Goal:
Return verbatim the lines of the material below, beginning at the line that contains "class: Mammalia" and stopping after the line that contains "common name: White-tailed deer".

Task material:
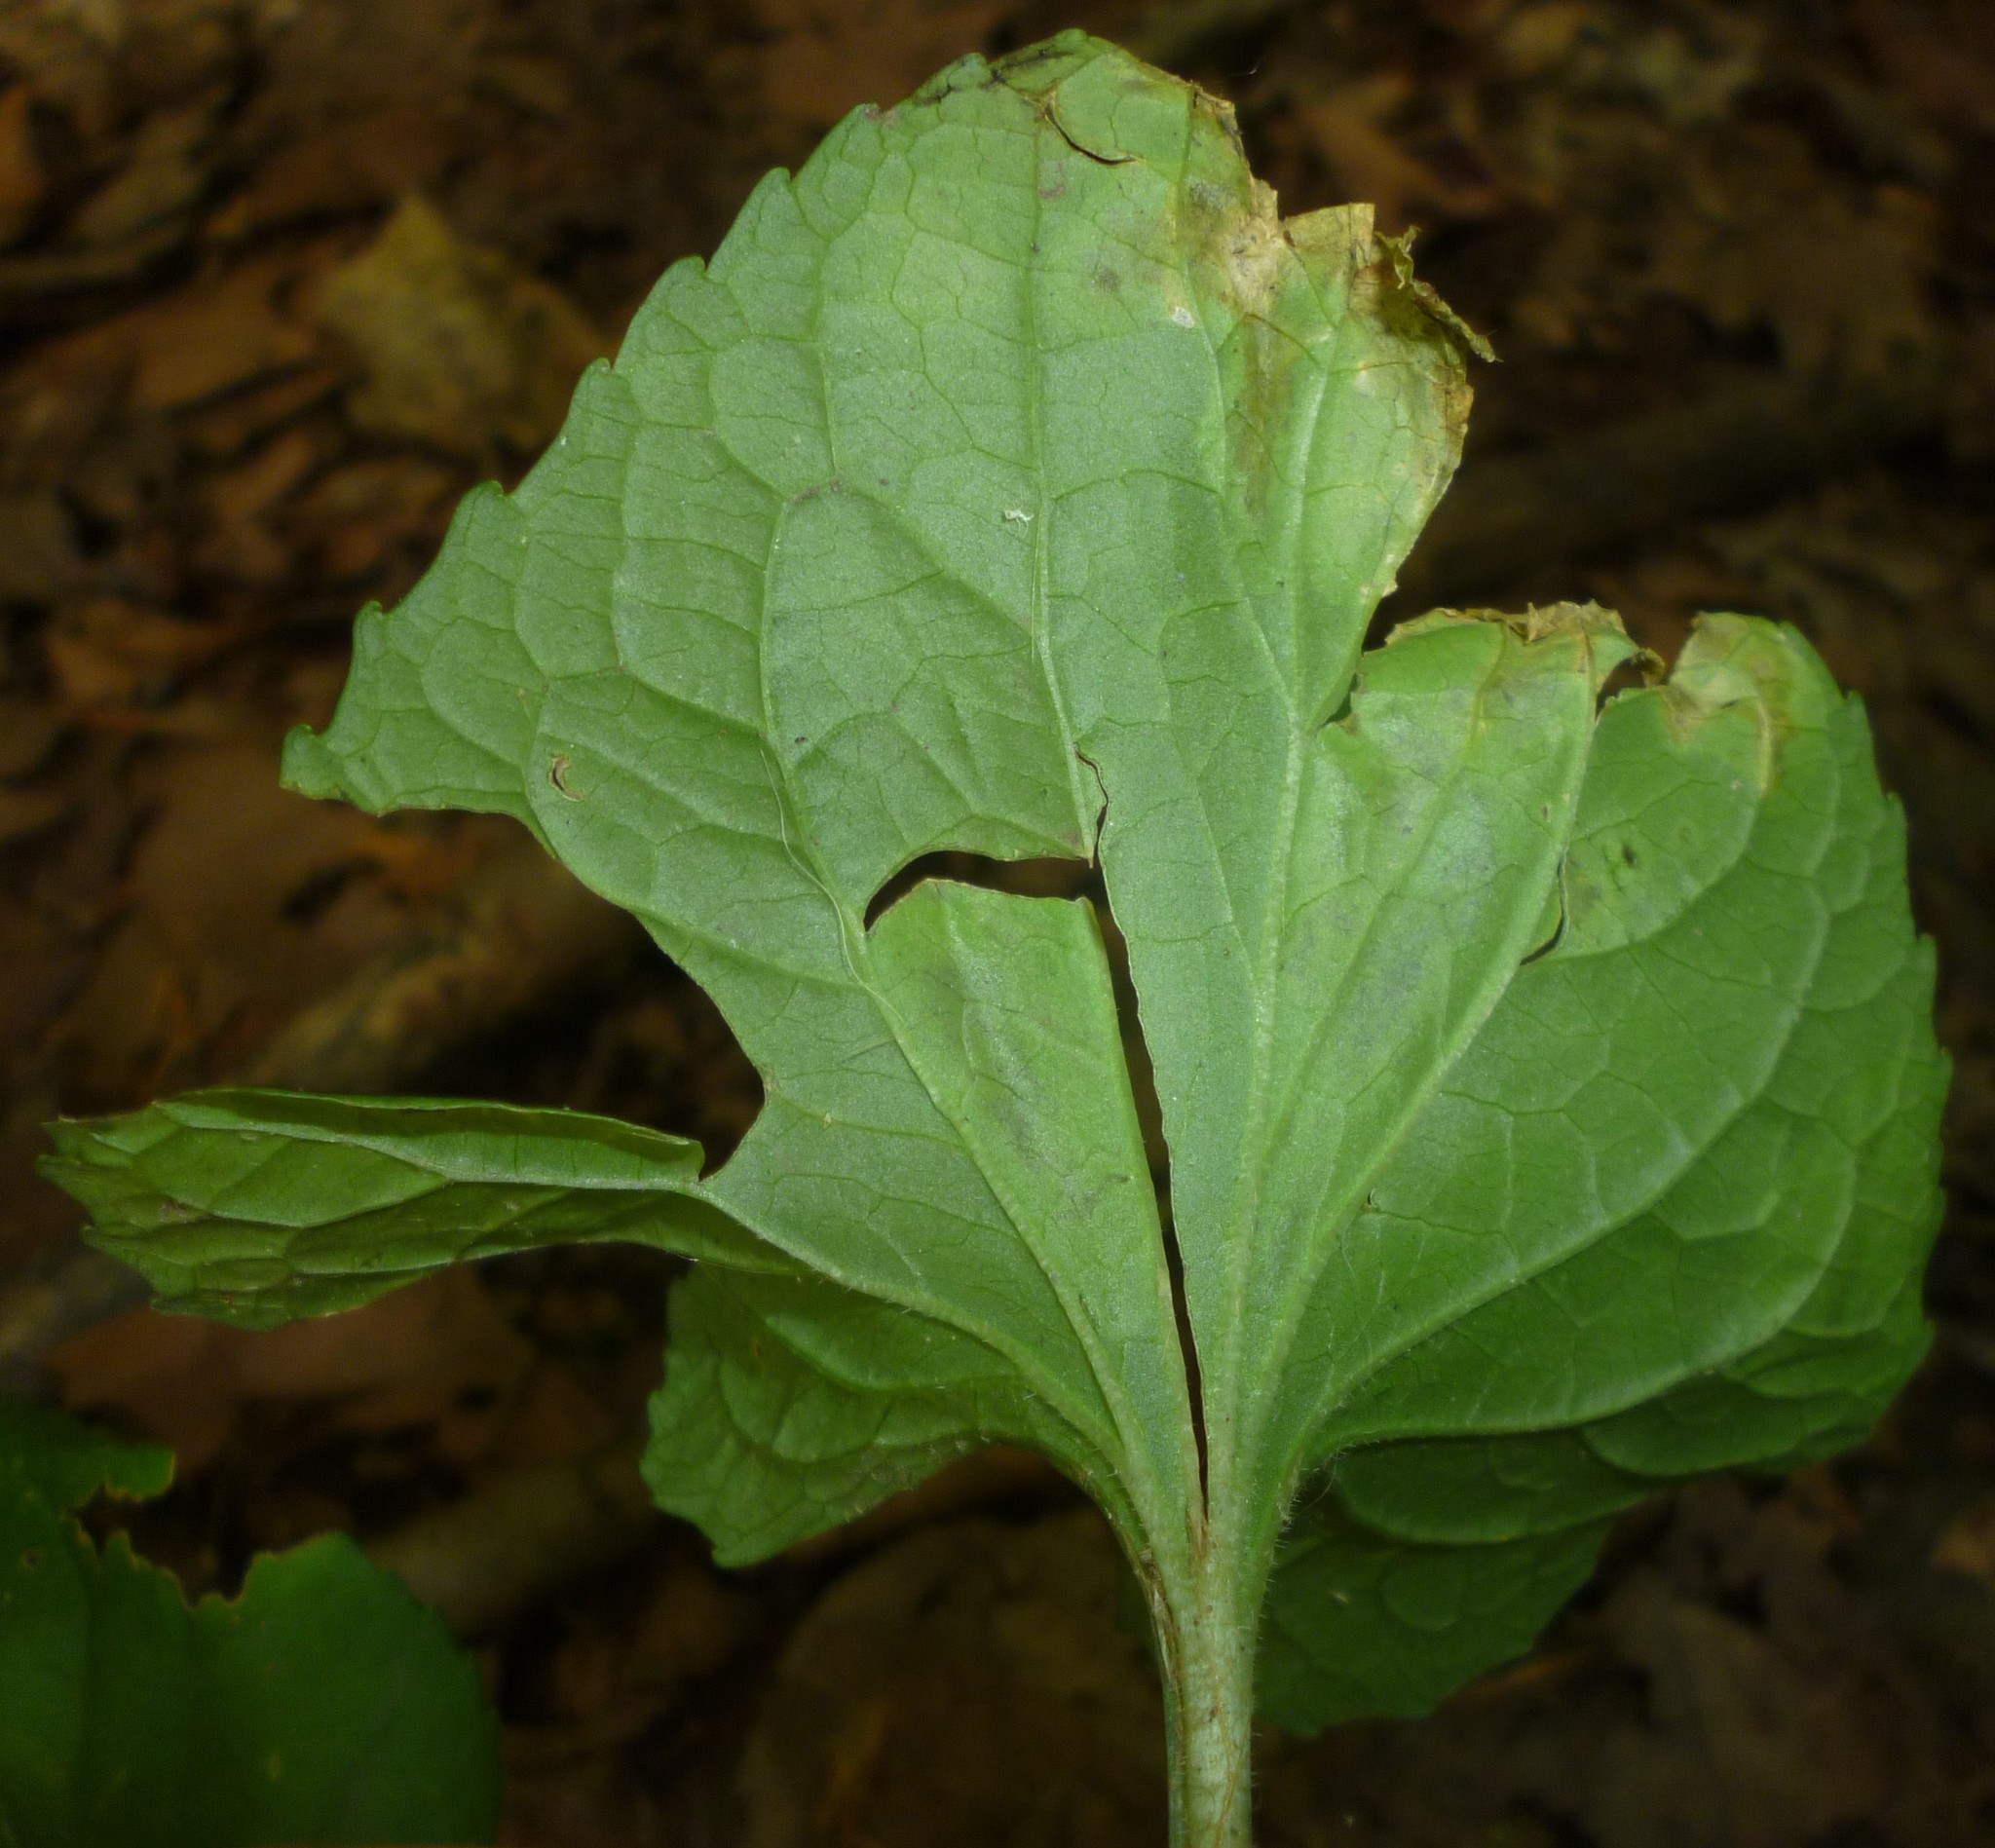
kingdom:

---

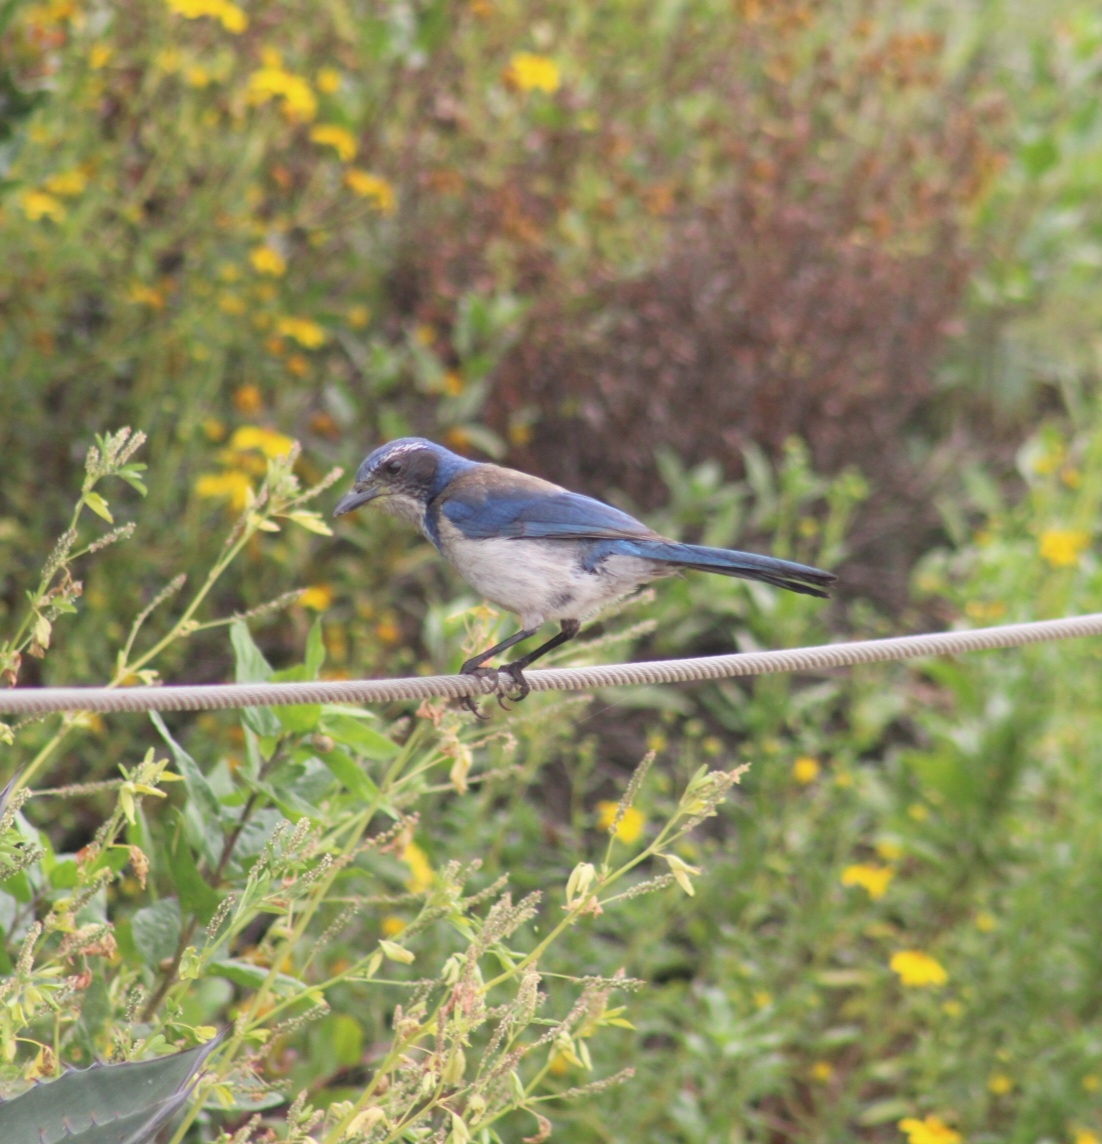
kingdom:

* * *

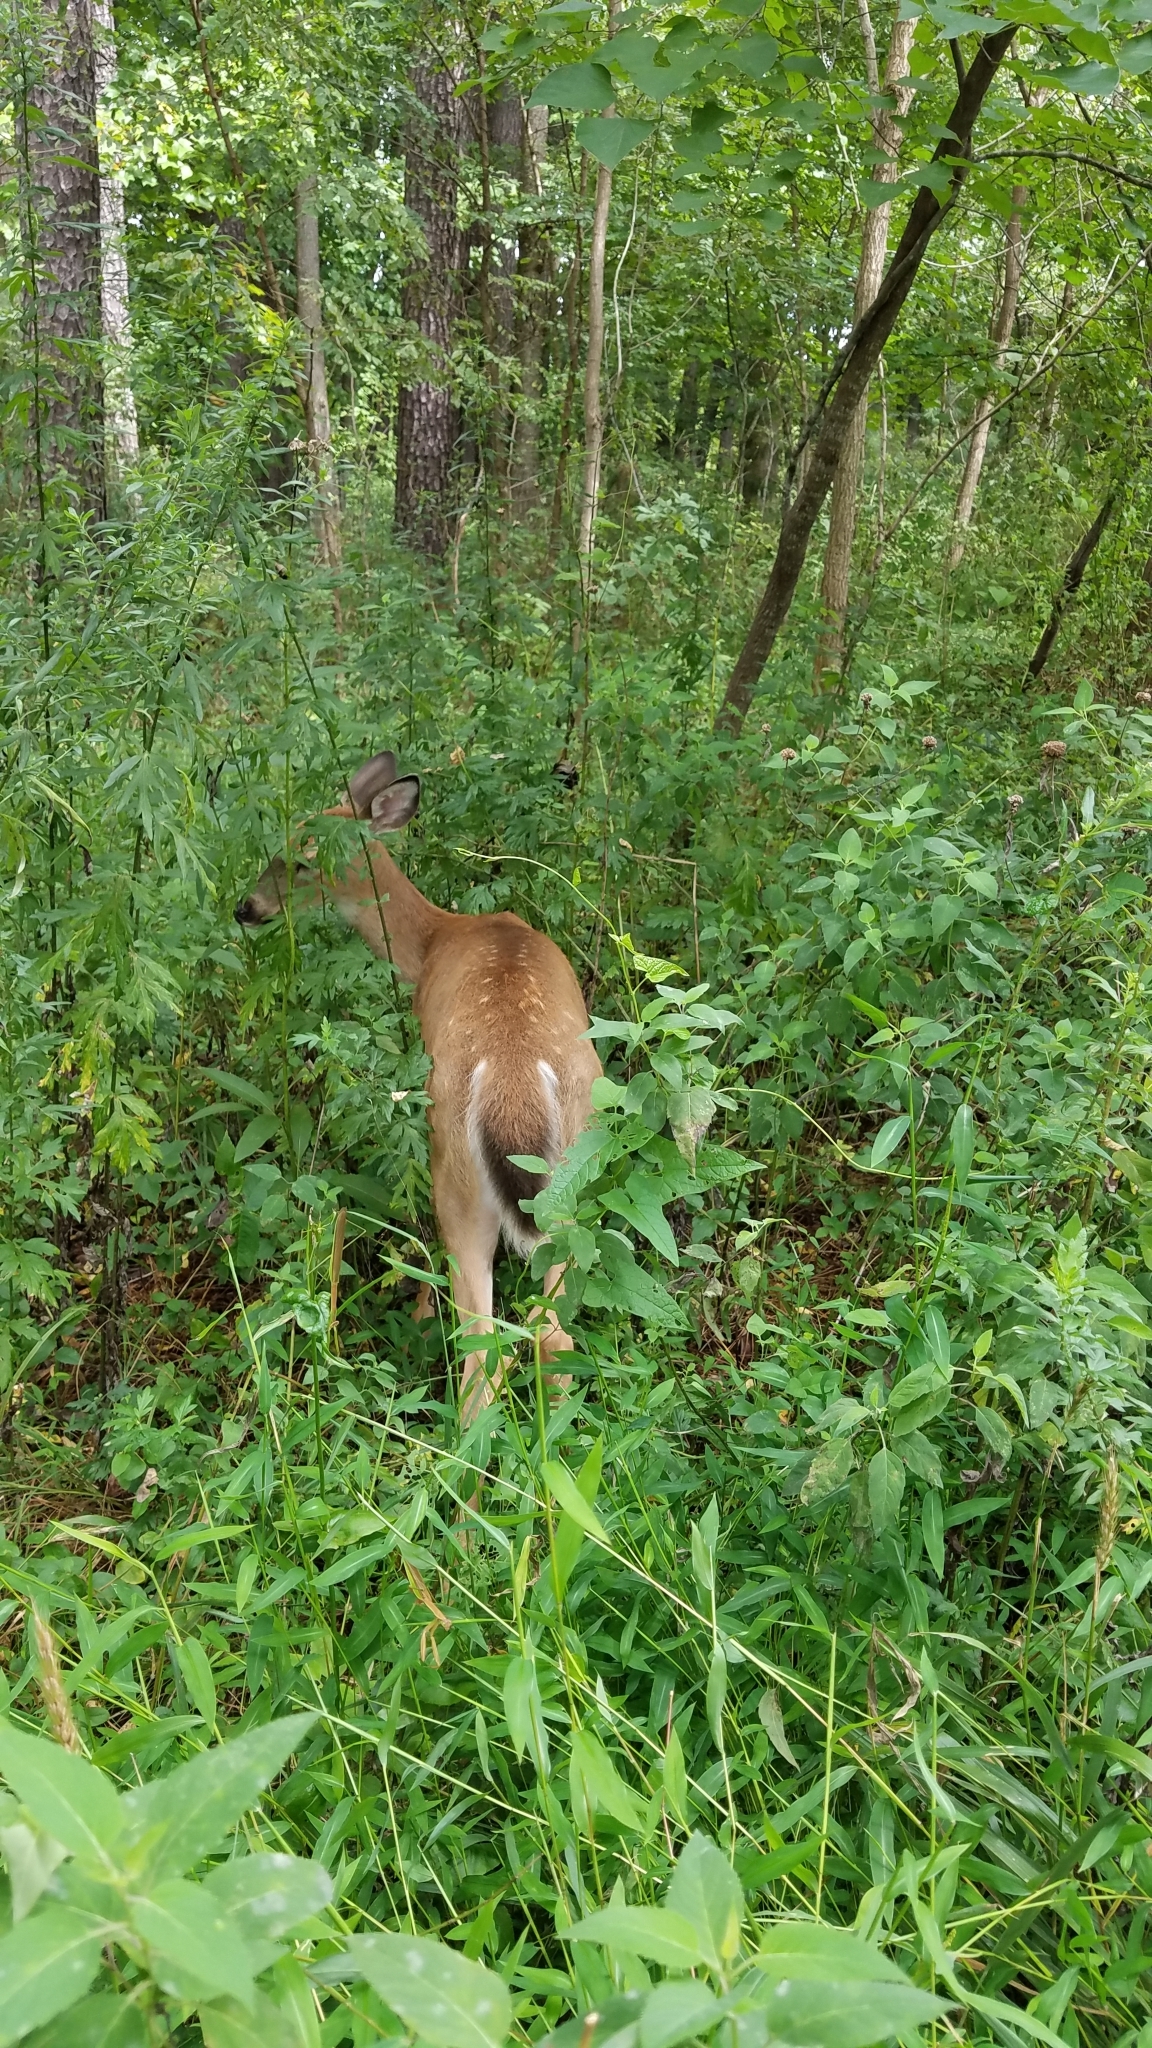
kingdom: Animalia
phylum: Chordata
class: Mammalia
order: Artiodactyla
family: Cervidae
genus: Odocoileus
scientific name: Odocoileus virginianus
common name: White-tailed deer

Task answer:
class: Mammalia
order: Artiodactyla
family: Cervidae
genus: Odocoileus
scientific name: Odocoileus virginianus
common name: White-tailed deer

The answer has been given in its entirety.